France: recognition of wartime internment of Roma just a first step: “The admission on the 31 October by President Hollande of France’s shameful collaboration in the suffering of Travelling people interned during the Second World War, however belated, is welcome. The best tribute to the survivors of the Romani holocaust would be for the Republic to get serious about combatting anti-Gypsyism in today’s 21st Century France.” (Radost Zaharieva, ERRC monitor in France) 

Italian human rights activist attacked: On the night of 4 November in Milan, Paolo Cagna Ninchi was physically attacked and verbally abused by an unknown assailant on his way home. The motive behind the attack was “because his wife is the Gypsy that goes on TV” (è la zingara che va in televisione).

CEDAW steps up on Macedonian evictions: The UN Committee on the Elimination of Discrimination Against Women (CEDAW) told the Macedonian government on 8 November to provide emergency housing and reproductive care for two pregnant Romani women made homeless due to forced evictions in August from the Poligon settlement in Skopje. The committee responded to a request made by the ERRC on behalf of the women.

Another UN verdict on Roma exclusion in Slovakia: The UN Human Rights Committee once again called on Slovakia, on 22 November, to address anti-Roma discrimination; to acknowledge its responsibility for past practices of forced sterilisation of Romani women; to eradicate widespread de facto practices of school segregation; to ensure that evictions from public land “are a means of last resort”; and hold local authorities to account for segregationist policies and behaviour.

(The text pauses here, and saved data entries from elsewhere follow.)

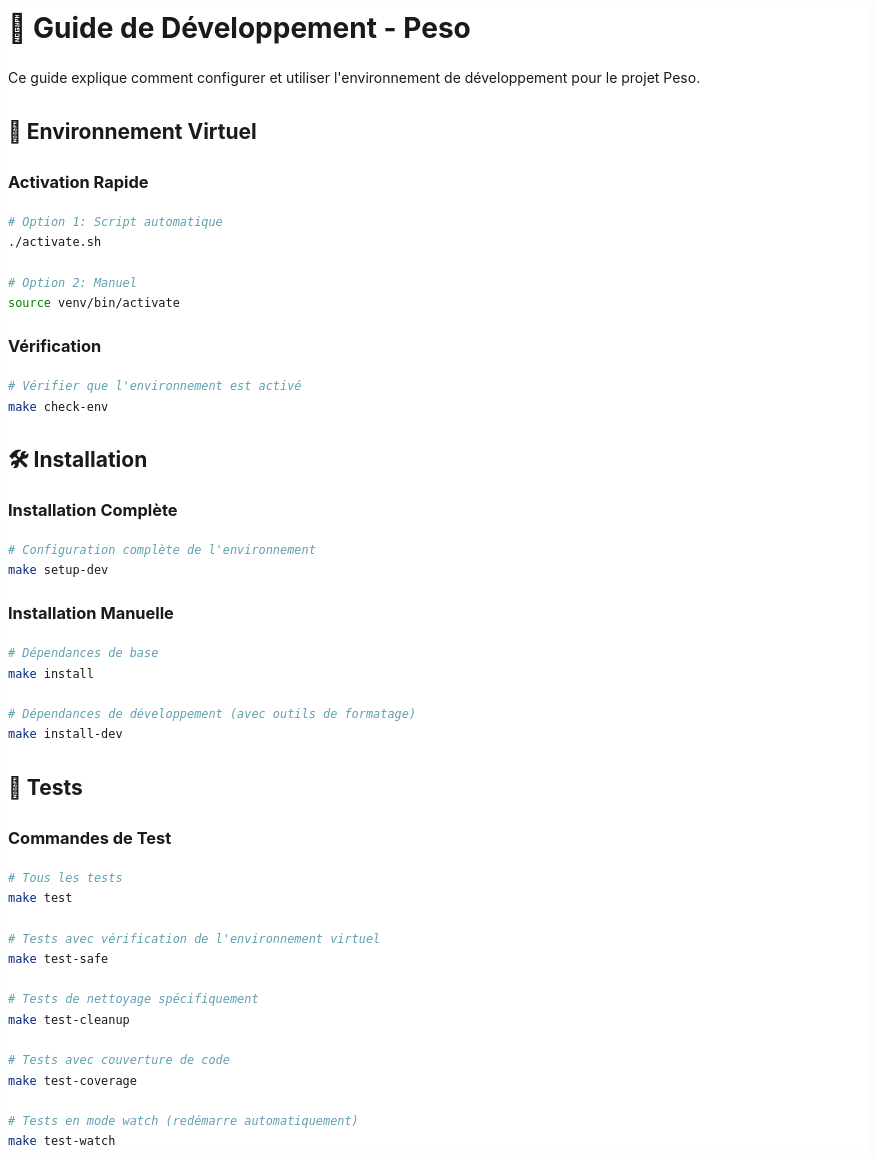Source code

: # 🚀 Guide de Développement - Peso

Ce guide explique comment configurer et utiliser l'environnement de développement pour le projet Peso.

## 🐍 Environnement Virtuel

### Activation Rapide
```bash
# Option 1: Script automatique
./activate.sh

# Option 2: Manuel
source venv/bin/activate
```

### Vérification
```bash
# Vérifier que l'environnement est activé
make check-env
```

## 🛠️ Installation

### Installation Complète
```bash
# Configuration complète de l'environnement
make setup-dev
```

### Installation Manuelle
```bash
# Dépendances de base
make install

# Dépendances de développement (avec outils de formatage)
make install-dev
```

## 🧪 Tests

### Commandes de Test
```bash
# Tous les tests
make test

# Tests avec vérification de l'environnement virtuel
make test-safe

# Tests de nettoyage spécifiquement
make test-cleanup

# Tests avec couverture de code
make test-coverage

# Tests en mode watch (redémarre automatiquement)
make test-watch
```
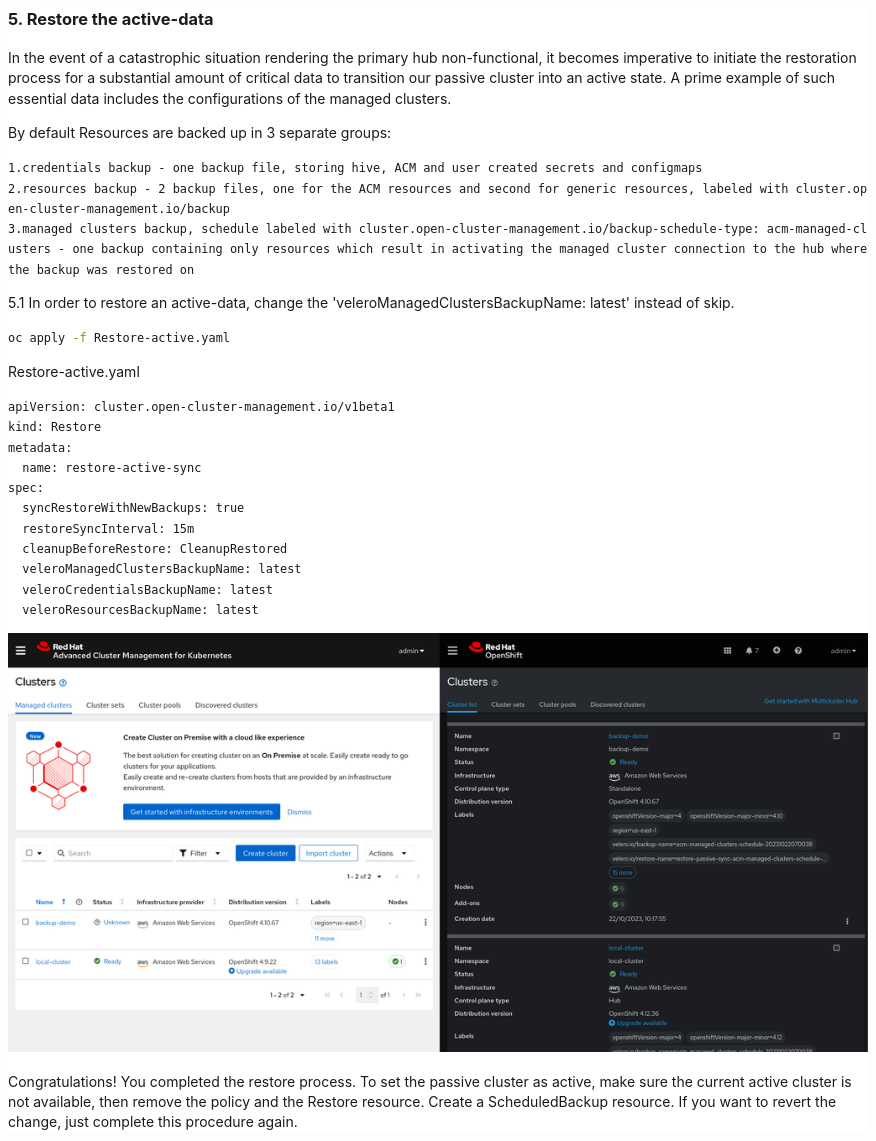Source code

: 
### 5. Restore the active-data
In the event of a catastrophic situation rendering the primary hub non-functional, it becomes imperative to initiate the restoration process for a substantial amount of critical data to transition our passive cluster into an active state. A prime example of such essential data includes the configurations of the managed clusters.

By default Resources are backed up in 3 separate groups:

    1.credentials backup - one backup file, storing hive, ACM and user created secrets and configmaps
    2.resources backup - 2 backup files, one for the ACM resources and second for generic resources, labeled with cluster.open-cluster-management.io/backup
    3.managed clusters backup, schedule labeled with cluster.open-cluster-management.io/backup-schedule-type: acm-managed-clusters - one backup containing only resources which result in activating the managed cluster connection to the hub where the backup was restored on

5.1 In order to restore an active-data, change the 'veleroManagedClustersBackupName: latest' instead of skip.
```bash
oc apply -f Restore-active.yaml
```

Restore-active.yaml
```bash
apiVersion: cluster.open-cluster-management.io/v1beta1
kind: Restore
metadata:
  name: restore-active-sync
spec:
  syncRestoreWithNewBackups: true
  restoreSyncInterval: 15m
  cleanupBeforeRestore: CleanupRestored
  veleroManagedClustersBackupName: latest
  veleroCredentialsBackupName: latest
  veleroResourcesBackupName: latest
```

![active-data](images/cluster-active-data.png)

Congratulations! You completed the restore process. To set the passive cluster as active, make sure the current active cluster is not available, then remove the policy and the Restore resource. Create a ScheduledBackup resource. If you want to revert the change, just complete this procedure again.
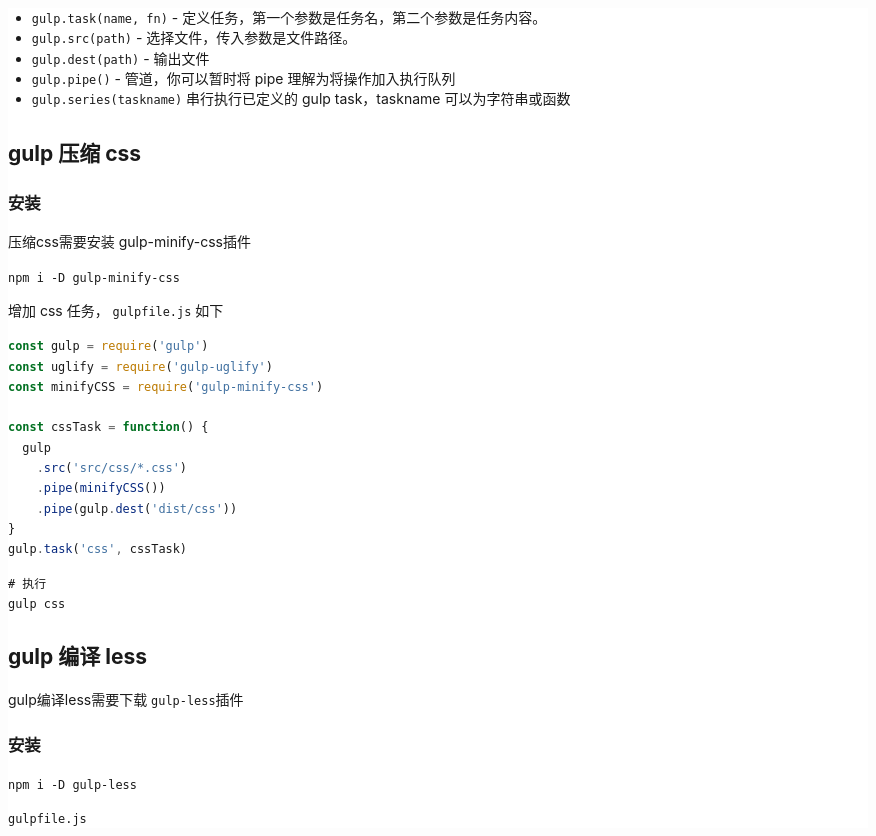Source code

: - `gulp.task(name, fn)` - 定义任务，第一个参数是任务名，第二个参数是任务内容。
- `gulp.src(path)` - 选择文件，传入参数是文件路径。
- `gulp.dest(path)` - 输出文件
- `gulp.pipe()` - 管道，你可以暂时将 pipe 理解为将操作加入执行队列
- `gulp.series(taskname)` 串行执行已定义的 gulp task，taskname 可以为字符串或函数





## gulp 压缩 css

### 安装

压缩css需要安装 gulp-minify-css插件

```shell
npm i -D gulp-minify-css
```



增加 css 任务， `gulpfile.js` 如下

```js
const gulp = require('gulp')
const uglify = require('gulp-uglify')
const minifyCSS = require('gulp-minify-css')

const cssTask = function() {
  gulp
    .src('src/css/*.css')
    .pipe(minifyCSS())
    .pipe(gulp.dest('dist/css'))
}
gulp.task('css', cssTask)
```

```shell
# 执行
gulp css
```





## gulp 编译 less

gulp编译less需要下载 `gulp-less`插件



### 安装

```shell
npm i -D gulp-less
```

`gulpfile.js`
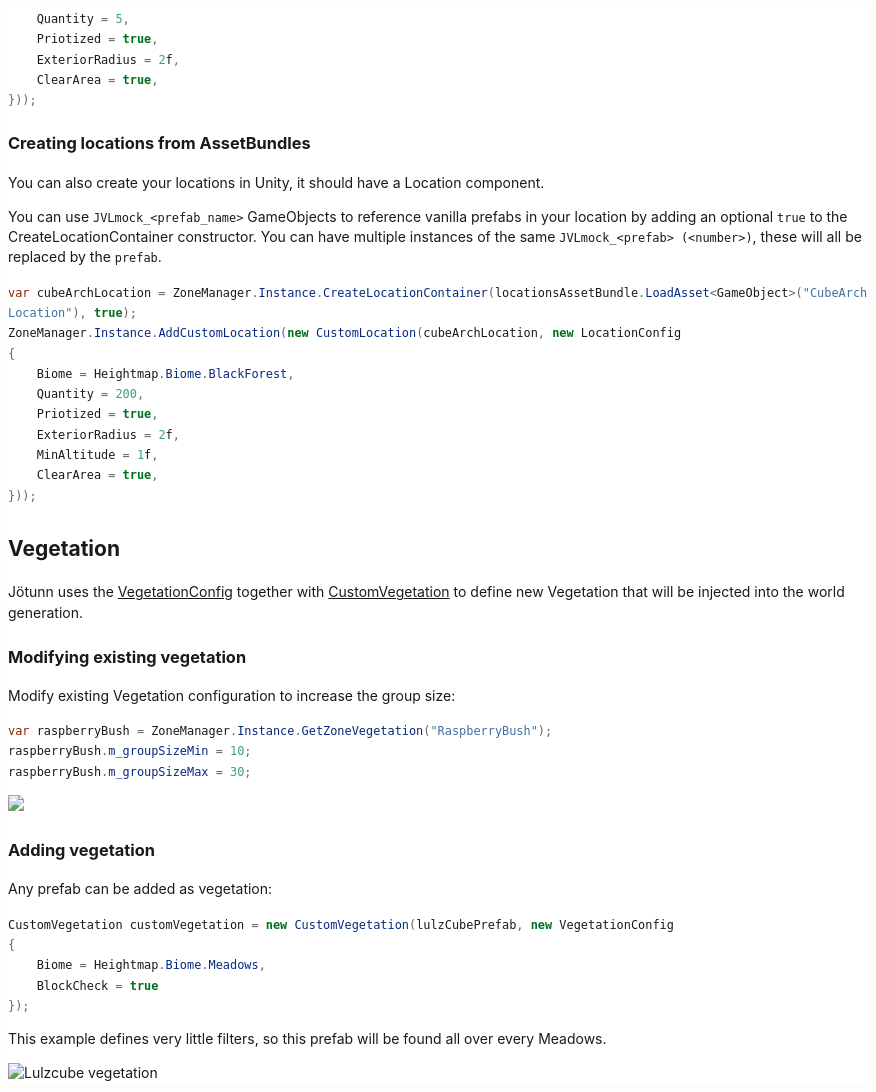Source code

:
 ```cs
    Quantity = 5,
    Priotized = true,
    ExteriorRadius = 2f,
    ClearArea = true,
}));
```

### Creating locations from AssetBundles

You can also create your locations in Unity, it should have a Location component.

You can use `JVLmock_<prefab_name>` GameObjects to reference vanilla prefabs in your location by adding an optional `true` to the CreateLocationContainer constructor.
You can have multiple instances of the same `JVLmock_<prefab> (<number>)`, these will all be replaced by the `prefab`.

```cs
var cubeArchLocation = ZoneManager.Instance.CreateLocationContainer(locationsAssetBundle.LoadAsset<GameObject>("CubeArchLocation"), true);
ZoneManager.Instance.AddCustomLocation(new CustomLocation(cubeArchLocation, new LocationConfig
{
    Biome = Heightmap.Biome.BlackForest,
    Quantity = 200,
    Priotized = true,
    ExteriorRadius = 2f,
    MinAltitude = 1f,
    ClearArea = true,
}));
```


## Vegetation

Jötunn uses the [VegetationConfig](xref:Jotunn.Configs.VegetationConfig) together with [CustomVegetation](xref:Jotunn.Entities.CustomVegetation) to define new Vegetation that will be injected into the world generation.

### Modifying existing vegetation

Modify existing Vegetation configuration to increase the group size:

```cs
var raspberryBush = ZoneManager.Instance.GetZoneVegetation("RaspberryBush");
raspberryBush.m_groupSizeMin = 10;
raspberryBush.m_groupSizeMax = 30;
```

![](../images/data/moreRaspberryBushes.png)

### Adding vegetation

Any prefab can be added as vegetation:

```cs
CustomVegetation customVegetation = new CustomVegetation(lulzCubePrefab, new VegetationConfig
{
    Biome = Heightmap.Biome.Meadows,
    BlockCheck = true
});
```

This example defines very little filters, so this prefab will be found all over every Meadows.

![Lulzcube vegetation](../images/data/customVegetation.png)

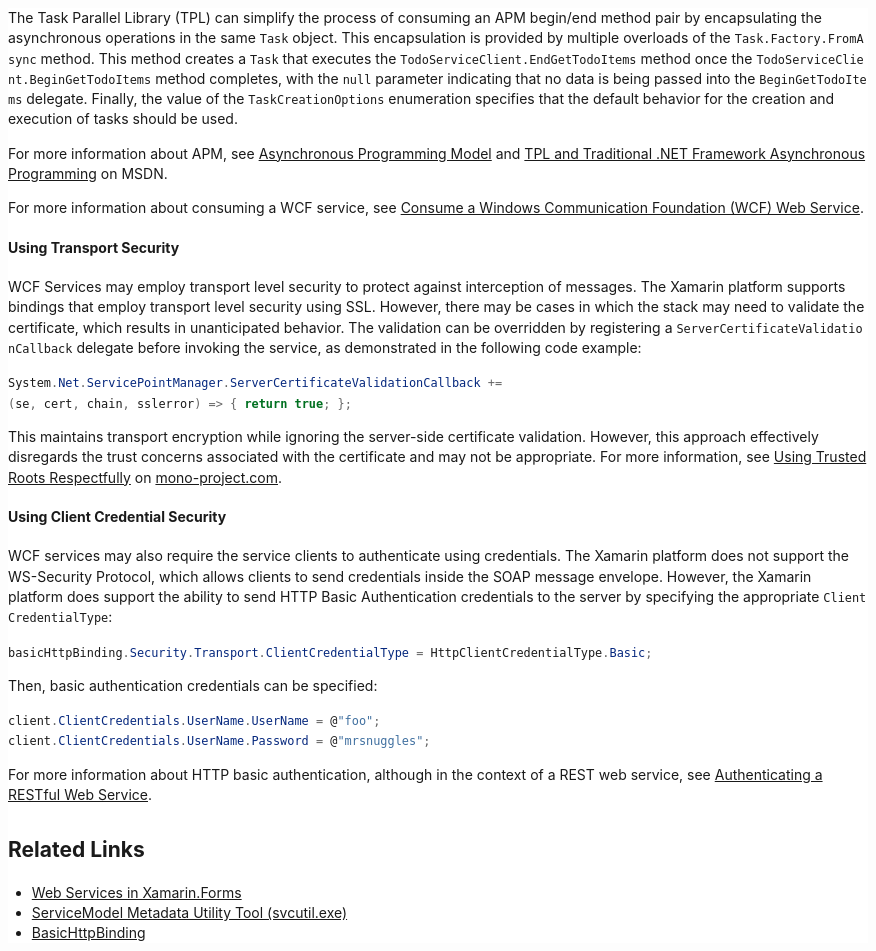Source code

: The Task Parallel Library (TPL) can simplify the process of consuming an APM begin/end method pair by encapsulating the asynchronous operations in the same `Task` object. This encapsulation is provided by multiple overloads of the `Task.Factory.FromAsync` method. This method creates a `Task` that executes the `TodoServiceClient.EndGetTodoItems` method once the `TodoServiceClient.BeginGetTodoItems` method completes, with the `null` parameter indicating that no data is being passed into the `BeginGetTodoItems` delegate. Finally, the value of the `TaskCreationOptions` enumeration specifies that the default behavior for the creation and execution of tasks should be used.

For more information about APM, see [Asynchronous Programming Model](/dotnet/standard/asynchronous-programming-patterns/asynchronous-programming-model-apm) and [TPL and Traditional .NET Framework Asynchronous Programming](/dotnet/standard/parallel-programming/tpl-and-traditional-async-programming) on MSDN.

For more information about consuming a WCF service, see [Consume a Windows Communication Foundation (WCF) Web Service](~/xamarin-forms/data-cloud/web-services/wcf.md).

<a name="Calling_a_WCF_Service_with_Transport_Security"></a>

#### Using Transport Security

WCF Services may employ transport level security to protect against interception of messages. The Xamarin platform supports bindings that employ transport level
security using SSL. However, there may be cases in which the stack may need to validate the certificate, which results in unanticipated behavior. The validation can be overridden by registering a `ServerCertificateValidationCallback` delegate before invoking the service, as demonstrated in the following code example:

```csharp
System.Net.ServicePointManager.ServerCertificateValidationCallback +=
(se, cert, chain, sslerror) => { return true; };
```

This maintains transport encryption while ignoring the server-side certificate validation. However, this approach effectively disregards the trust concerns associated with the certificate and may not be appropriate. For more information, see [Using Trusted Roots Respectfully](https://www.mono-project.com/UsingTrustedRootsRespectfully) on [mono-project.com](https://www.mono-project.com).

<a name="Calling_a_WCF_Service_with_Client_Credential_Security"></a>

#### Using Client Credential Security

WCF services may also require the service clients to authenticate using credentials. The Xamarin platform does not support the WS-Security Protocol, which allows clients to send credentials inside the SOAP message envelope. However, the Xamarin platform does support the ability to send HTTP Basic Authentication credentials to the server by specifying the appropriate `ClientCredentialType`:

```csharp
basicHttpBinding.Security.Transport.ClientCredentialType = HttpClientCredentialType.Basic;
```

Then, basic authentication credentials can be specified:

```csharp
client.ClientCredentials.UserName.UserName = @"foo";
client.ClientCredentials.UserName.Password = @"mrsnuggles";
```

For more information about HTTP basic authentication, although in the context of a REST web service, see [Authenticating a RESTful Web Service](~/xamarin-forms/data-cloud/authentication/rest.md).

## Related Links

- [Web Services in Xamarin.Forms](~/xamarin-forms/data-cloud/index.yml)
- [ServiceModel Metadata Utility Tool (svcutil.exe)](/dotnet/framework/wcf/servicemodel-metadata-utility-tool-svcutil-exe)
- [BasicHttpBinding](/dotnet/api/system.servicemodel.basichttpbinding)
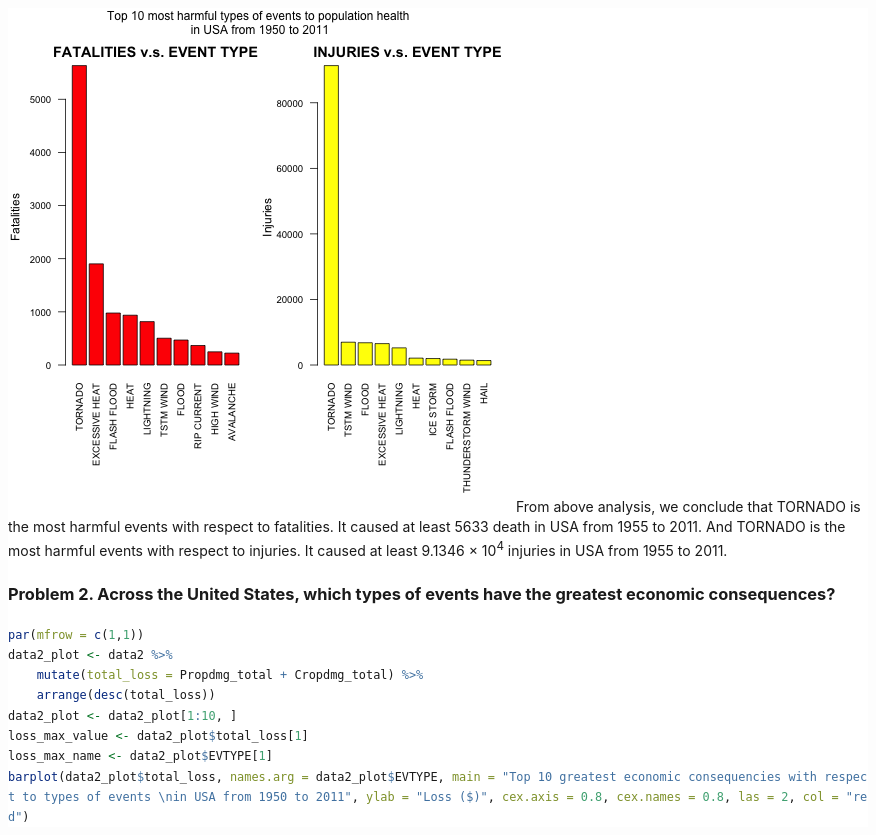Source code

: ![plot of chunk Problem_1_plot](figure/Problem_1_plot-1.png)
From above analysis, we conclude that TORNADO is the most harmful events with respect to fatalities. It caused at least 5633 death in USA from 1955 to 2011. And TORNADO is the most harmful events with respect to injuries. It caused at least 9.1346 &times; 10<sup>4</sup> injuries in USA from 1955 to 2011.

### Problem 2. Across the United States, which types of events have the greatest economic consequences?


```r
par(mfrow = c(1,1))
data2_plot <- data2 %>%
    mutate(total_loss = Propdmg_total + Cropdmg_total) %>%
    arrange(desc(total_loss))
data2_plot <- data2_plot[1:10, ]
loss_max_value <- data2_plot$total_loss[1]
loss_max_name <- data2_plot$EVTYPE[1]
barplot(data2_plot$total_loss, names.arg = data2_plot$EVTYPE, main = "Top 10 greatest economic consequencies with respect to types of events \nin USA from 1950 to 2011", ylab = "Loss ($)", cex.axis = 0.8, cex.names = 0.8, las = 2, col = "red")
```
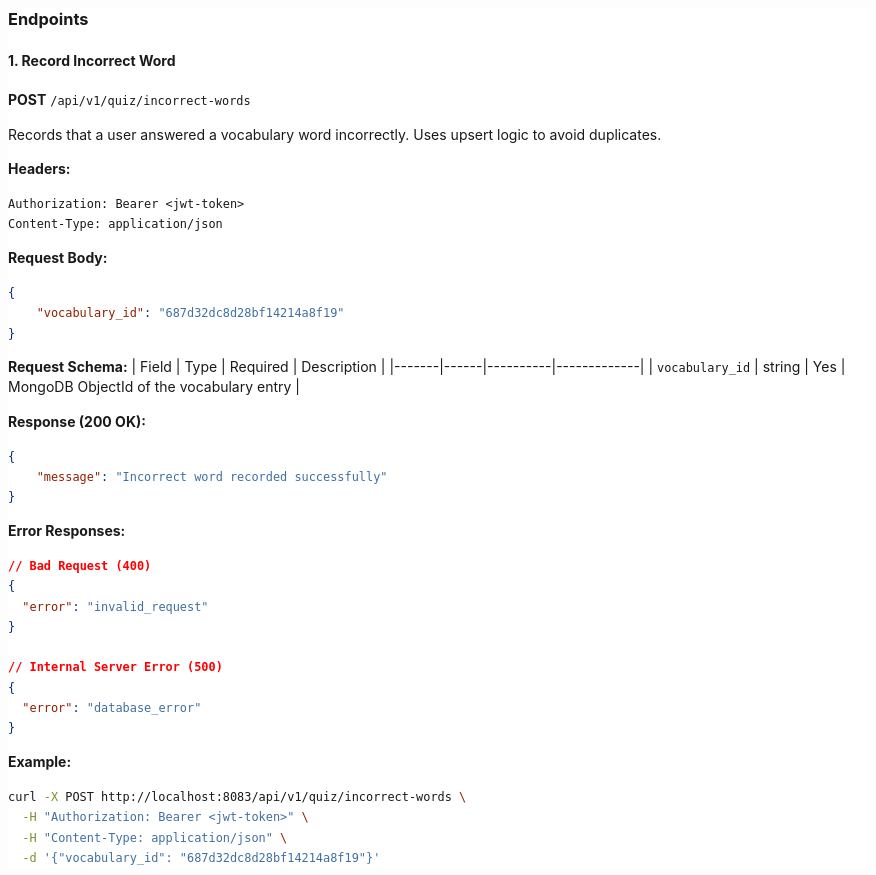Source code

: ### Endpoints

#### 1. Record Incorrect Word

**POST** `/api/v1/quiz/incorrect-words`

Records that a user answered a vocabulary word incorrectly. Uses upsert logic to avoid duplicates.

**Headers:**

```http
Authorization: Bearer <jwt-token>
Content-Type: application/json
```

**Request Body:**

```json
{
	"vocabulary_id": "687d32dc8d28bf14214a8f19"
}
```

**Request Schema:**
| Field | Type | Required | Description |
|-------|------|----------|-------------|
| `vocabulary_id` | string | Yes | MongoDB ObjectId of the vocabulary entry |

**Response (200 OK):**

```json
{
	"message": "Incorrect word recorded successfully"
}
```

**Error Responses:**

```json
// Bad Request (400)
{
  "error": "invalid_request"
}

// Internal Server Error (500)
{
  "error": "database_error"
}
```

**Example:**

```bash
curl -X POST http://localhost:8083/api/v1/quiz/incorrect-words \
  -H "Authorization: Bearer <jwt-token>" \
  -H "Content-Type: application/json" \
  -d '{"vocabulary_id": "687d32dc8d28bf14214a8f19"}'
```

Photo credit: Sam Boal/Rolling News i.e.

Irish Government finally moves on ethnic recognition of Travellers: In a long overdue vindication of more than 30 years campaigning by Traveller activists, on 23 November, the Irish Taoiseach Enda Kenny stated that he supported recognition of Traveller ethnicity and that the Government will move on this in January. Council of Europe Commissioner Muižnieks described recognition as having the potential to mark a new departure, but he was emphatic that much more needs to be done to ensure the “basic human rights and the dignity of members of the Traveller community.”

Mid-winter eviction puts hundreds of Roma on the streets in Paris: More than 600 Roma including 150 children were evicted on 8 December in Pierefitte, Paris without any provision of alternative accommodation.  From evidence gathered by ERRC and the Ligue des Droits de l’Homme, a total of 2,546 people were evicted by the authorities from 21 living areas in the third quarter of 2016.

Fico says “Enough with tolerance”: Slovak PM Róbert Fico, on 12 December, called for an end to political correctness, declared that his government will “put things in order” in Romani settlements, and that that he was prepared to go into conflict with the Ombudswoman over this issue. “Enough with tolerance,” Fico said.

Czech court sentences Romani man to prison for “racist abuse”: The District Court in Louny sentenced 41-year-old Miroslav Fedák to eight months in prison for defamation of a nation and race. The court found that during a commemoration of the young Romani man who died in a pizzeria in October, Fedák, a cousin of the deceased, had shouted vulgar expressions with the adjective "Czech" attached to them. The linguist Viktor Elšík called for people to record, transcribe, and file criminal reports of every racist insult against Romani people, “Otherwise in our country, only those who are the greatest victims of racism will do prison time for it!"